Tenet announced that a retired four-star admiral, David Jeremiah, will head an independent panel of experts to review the possible harm to national security resulting from suspected thefts that took place in the 1980s and that were discovered by nuclear arms experts at Los Alamos in 1995. Jeremiah is expected to report by early next month.

But even as the administration stepped up its defense of its response to the spy case, the White House took a blow on its trade policy with China. The warning from Helms, chairman of the Foreign Relations Committee, and Hollings, the ranking Democrat on the Commerce Committee, was issued in a letter sent to all senators.

"The continuing problems with Chinese human rights violations, espionage and possible technology transfers," they wrote, "suggest that this is not the appropriate time for China to enter the WTO."

Only two weeks ago, in Beijing, Secretary of State Madeleine Albright assured China's leaders that the question of whether China was ready to enter the WTO -- a decade-long aspiration for China and a move that could prove enormously beneficial to the country's economy -- would be decided solely on commercial grounds. It would not hinge, she said, on China's human rights record or other issues.
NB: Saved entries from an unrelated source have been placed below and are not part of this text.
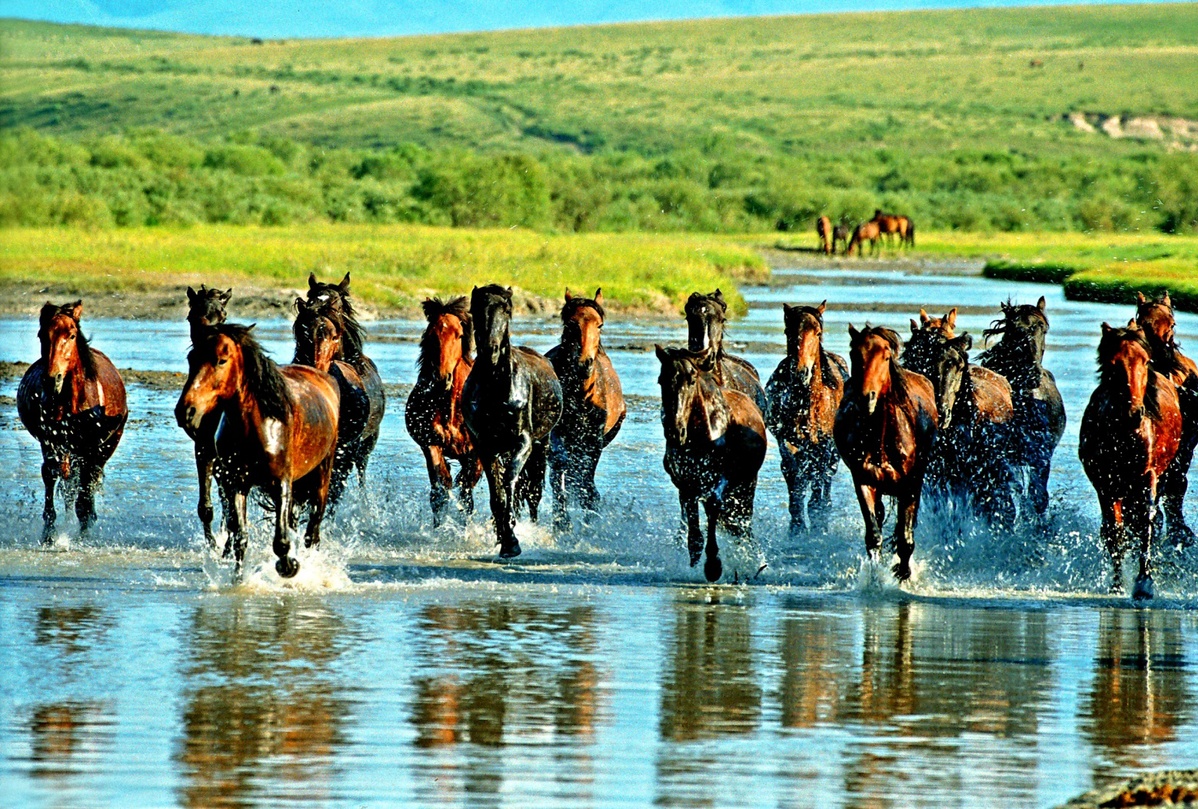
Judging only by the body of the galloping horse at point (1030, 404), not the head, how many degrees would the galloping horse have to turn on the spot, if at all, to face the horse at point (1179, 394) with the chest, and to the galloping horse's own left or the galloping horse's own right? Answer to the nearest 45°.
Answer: approximately 45° to the galloping horse's own left

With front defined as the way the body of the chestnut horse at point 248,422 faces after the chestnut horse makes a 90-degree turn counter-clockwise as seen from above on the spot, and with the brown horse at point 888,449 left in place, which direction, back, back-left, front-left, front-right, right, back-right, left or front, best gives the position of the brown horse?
front-left

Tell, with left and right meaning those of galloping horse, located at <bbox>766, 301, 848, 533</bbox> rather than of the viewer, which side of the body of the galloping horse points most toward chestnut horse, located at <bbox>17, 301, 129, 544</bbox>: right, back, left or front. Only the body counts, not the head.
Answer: right

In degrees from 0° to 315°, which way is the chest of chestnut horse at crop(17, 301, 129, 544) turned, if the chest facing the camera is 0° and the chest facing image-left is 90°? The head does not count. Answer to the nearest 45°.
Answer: approximately 0°

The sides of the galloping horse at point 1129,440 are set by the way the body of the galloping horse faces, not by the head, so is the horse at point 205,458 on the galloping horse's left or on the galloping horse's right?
on the galloping horse's right

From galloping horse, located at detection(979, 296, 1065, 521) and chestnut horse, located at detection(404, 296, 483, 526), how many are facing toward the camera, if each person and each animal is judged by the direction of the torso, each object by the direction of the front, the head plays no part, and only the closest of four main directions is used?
2

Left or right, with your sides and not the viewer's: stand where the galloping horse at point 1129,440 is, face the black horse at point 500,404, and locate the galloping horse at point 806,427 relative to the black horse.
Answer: right

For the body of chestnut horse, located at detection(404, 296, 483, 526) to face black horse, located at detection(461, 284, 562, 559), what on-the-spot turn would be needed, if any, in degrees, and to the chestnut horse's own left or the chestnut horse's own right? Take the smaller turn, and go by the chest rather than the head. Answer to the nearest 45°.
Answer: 0° — it already faces it
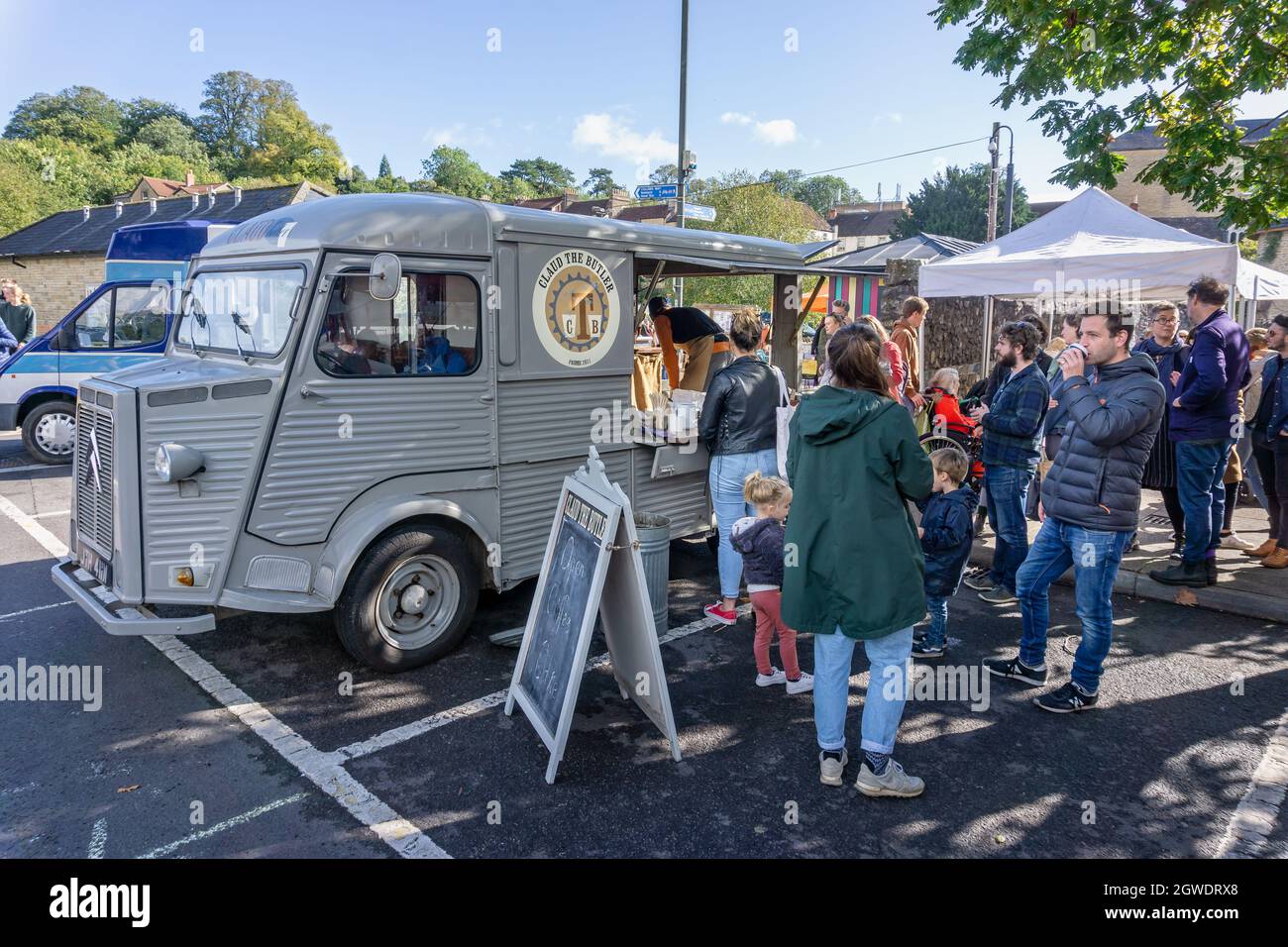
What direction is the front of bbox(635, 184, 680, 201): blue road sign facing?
toward the camera

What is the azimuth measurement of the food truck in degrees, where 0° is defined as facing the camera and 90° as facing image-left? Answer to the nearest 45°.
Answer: approximately 45°

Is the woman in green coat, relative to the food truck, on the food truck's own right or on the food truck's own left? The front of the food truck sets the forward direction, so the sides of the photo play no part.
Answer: on the food truck's own left

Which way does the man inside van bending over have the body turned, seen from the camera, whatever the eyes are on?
to the viewer's left

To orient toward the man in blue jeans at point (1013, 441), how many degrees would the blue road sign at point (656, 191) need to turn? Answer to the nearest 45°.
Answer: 0° — it already faces them

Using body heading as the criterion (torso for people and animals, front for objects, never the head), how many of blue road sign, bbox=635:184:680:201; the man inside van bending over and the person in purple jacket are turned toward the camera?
1

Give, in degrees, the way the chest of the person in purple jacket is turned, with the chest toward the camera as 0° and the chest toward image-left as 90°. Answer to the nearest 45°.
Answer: approximately 90°

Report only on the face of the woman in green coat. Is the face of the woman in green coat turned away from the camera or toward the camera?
away from the camera

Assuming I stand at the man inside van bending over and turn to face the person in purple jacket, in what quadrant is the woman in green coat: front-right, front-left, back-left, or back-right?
front-right

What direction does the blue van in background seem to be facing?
to the viewer's left

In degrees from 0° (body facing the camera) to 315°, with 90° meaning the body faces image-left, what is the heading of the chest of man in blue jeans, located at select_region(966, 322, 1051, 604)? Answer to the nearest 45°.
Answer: approximately 90°
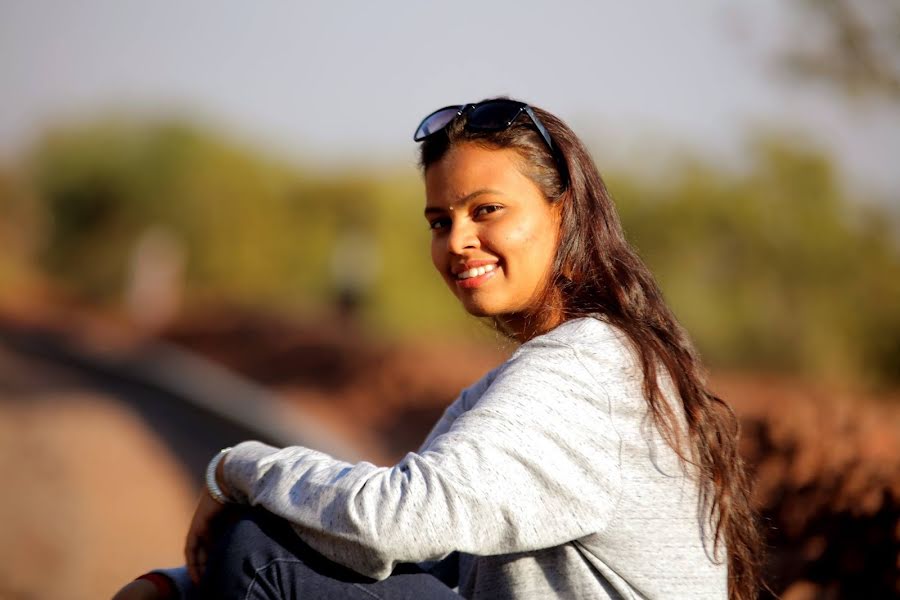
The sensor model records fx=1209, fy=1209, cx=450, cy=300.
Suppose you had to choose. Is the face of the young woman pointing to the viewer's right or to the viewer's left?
to the viewer's left

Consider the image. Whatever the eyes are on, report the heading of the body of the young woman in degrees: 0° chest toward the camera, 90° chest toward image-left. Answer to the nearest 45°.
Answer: approximately 90°

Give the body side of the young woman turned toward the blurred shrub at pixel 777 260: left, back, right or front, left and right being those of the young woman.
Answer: right

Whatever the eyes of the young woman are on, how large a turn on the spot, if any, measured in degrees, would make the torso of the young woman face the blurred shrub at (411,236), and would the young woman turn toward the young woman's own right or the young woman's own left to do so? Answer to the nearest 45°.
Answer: approximately 90° to the young woman's own right
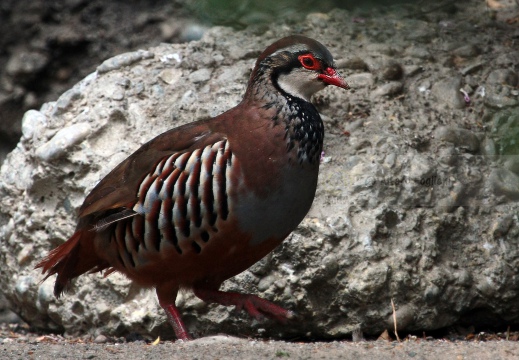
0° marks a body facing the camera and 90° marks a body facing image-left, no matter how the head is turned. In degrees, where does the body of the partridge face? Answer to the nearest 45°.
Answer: approximately 270°
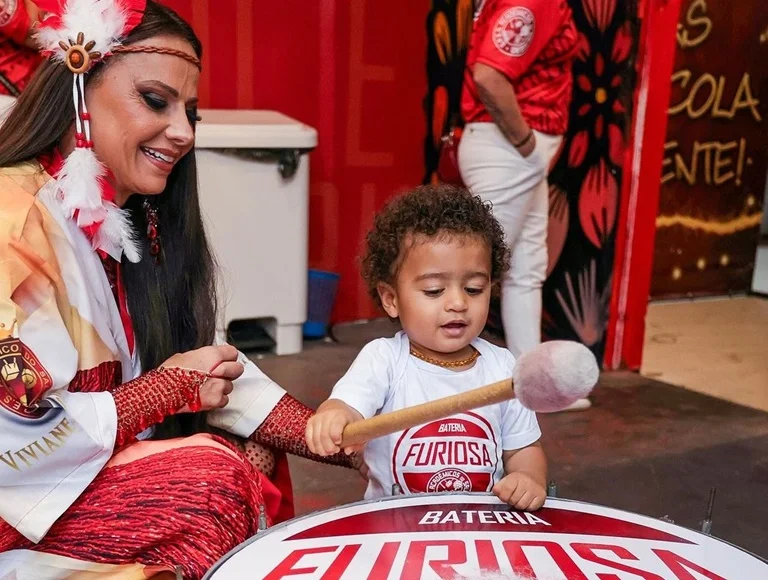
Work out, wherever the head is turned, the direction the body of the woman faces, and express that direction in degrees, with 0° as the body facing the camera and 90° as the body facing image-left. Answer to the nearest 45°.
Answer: approximately 315°

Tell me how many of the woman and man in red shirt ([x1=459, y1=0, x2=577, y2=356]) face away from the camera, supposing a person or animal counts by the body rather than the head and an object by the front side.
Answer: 0

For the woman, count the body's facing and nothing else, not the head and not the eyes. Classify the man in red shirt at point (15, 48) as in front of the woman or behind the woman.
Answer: behind

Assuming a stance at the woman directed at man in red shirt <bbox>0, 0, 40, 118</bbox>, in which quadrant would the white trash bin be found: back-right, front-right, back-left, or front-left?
front-right

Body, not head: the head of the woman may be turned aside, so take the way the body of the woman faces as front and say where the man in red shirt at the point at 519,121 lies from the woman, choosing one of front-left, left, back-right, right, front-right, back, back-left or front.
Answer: left

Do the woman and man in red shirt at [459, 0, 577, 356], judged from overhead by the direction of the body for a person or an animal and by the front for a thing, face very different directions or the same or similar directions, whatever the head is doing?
same or similar directions

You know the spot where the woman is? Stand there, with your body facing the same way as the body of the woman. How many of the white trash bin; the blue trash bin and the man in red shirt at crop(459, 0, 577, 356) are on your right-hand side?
0

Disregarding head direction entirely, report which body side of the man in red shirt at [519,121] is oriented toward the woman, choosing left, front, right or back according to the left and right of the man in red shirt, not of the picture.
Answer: right

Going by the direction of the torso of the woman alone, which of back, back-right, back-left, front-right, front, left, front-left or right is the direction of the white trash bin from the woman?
back-left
But in recent weeks it has become increasingly clear that even if that is the administration's plan, the atmosphere in Congress is rapidly changing. And congressional approval will be necessary, because China's entry would require a major amendment of the law that allows Congress to review, each year, whether to extend "most favored nation" trading status to Beijing.

"This has become a poisonous issue," one of the president's top economic advisers said the other day. "And it could blow up the whole deal, if there is a deal."

The letter from Sens. Helms and Hollings, which was reported in Monday's Wall Street Journal, mirrors conditions that the House Democratic leader, Dick Gephardt of Missouri, has made and portends a tough fight for China to join the WTO this year.

Even as anger in Congress grows on the trade front, there is greater anxiety over security at Los Alamos and other national weapons labs. The labs had long resisted FBI and congressional pressure to tighten their security policies.

The Energy Department, which oversees the labs, has been lax in its supervision. The department, for example, never filed a congressionally required annual report in 1998 on the status of security at the labs.

Shortly after taking over as Energy secretary last fall, Richardson learned of the urgency of the spy case and reinstated background checks on all foreign visitors, but it was a move the FBI had recommended 17 months earlier.

Shelby was unmoved Monday, saying, "The president or the Energy Secretary should put a moratorium on the exchange of people coming into our labs, and our scientists going to their labs, and perhaps giving them information."

Sen. Bob Kerrey, of Nebraska, the Intelligence Committee's ranking Democrat, distanced himself Monday from Shelby's suggestion of a moratorium noting that "it's not a situation where foreign visitors are the problems, it's the employees."

The Energy Department, in a statement Monday night, said rigorous screening and security measures were in place to insure foreign visitors could not gain access to classified material.

But Kerrey expressed concern over security at the laboratories, even with the improvements Richardson has put in place, including doubling the counterintelligence budget.

"I no longer have any sense of security that we're doing the right thing," Kerrey told reporters after meeting with Tenet. "What I have right now is a considerable amount of nervousness over our counterintelligence efforts and their effectiveness."

As Senate Republicans pounced on the spy case as evidence that the administration's policy of engaging China turned a blind eye to national security, a top Republican analyst, William Kristol, accused congressional Republicans of hypocrisy.

"Republicans have largely supported the president and Sandy Berger on engagement and trade above all else in China," Kristol said Monday, referring to the president's national security adviser, Samuel Berger. "Ultimately, it looks like, hey, something hit the headlines and let's take advantage of it."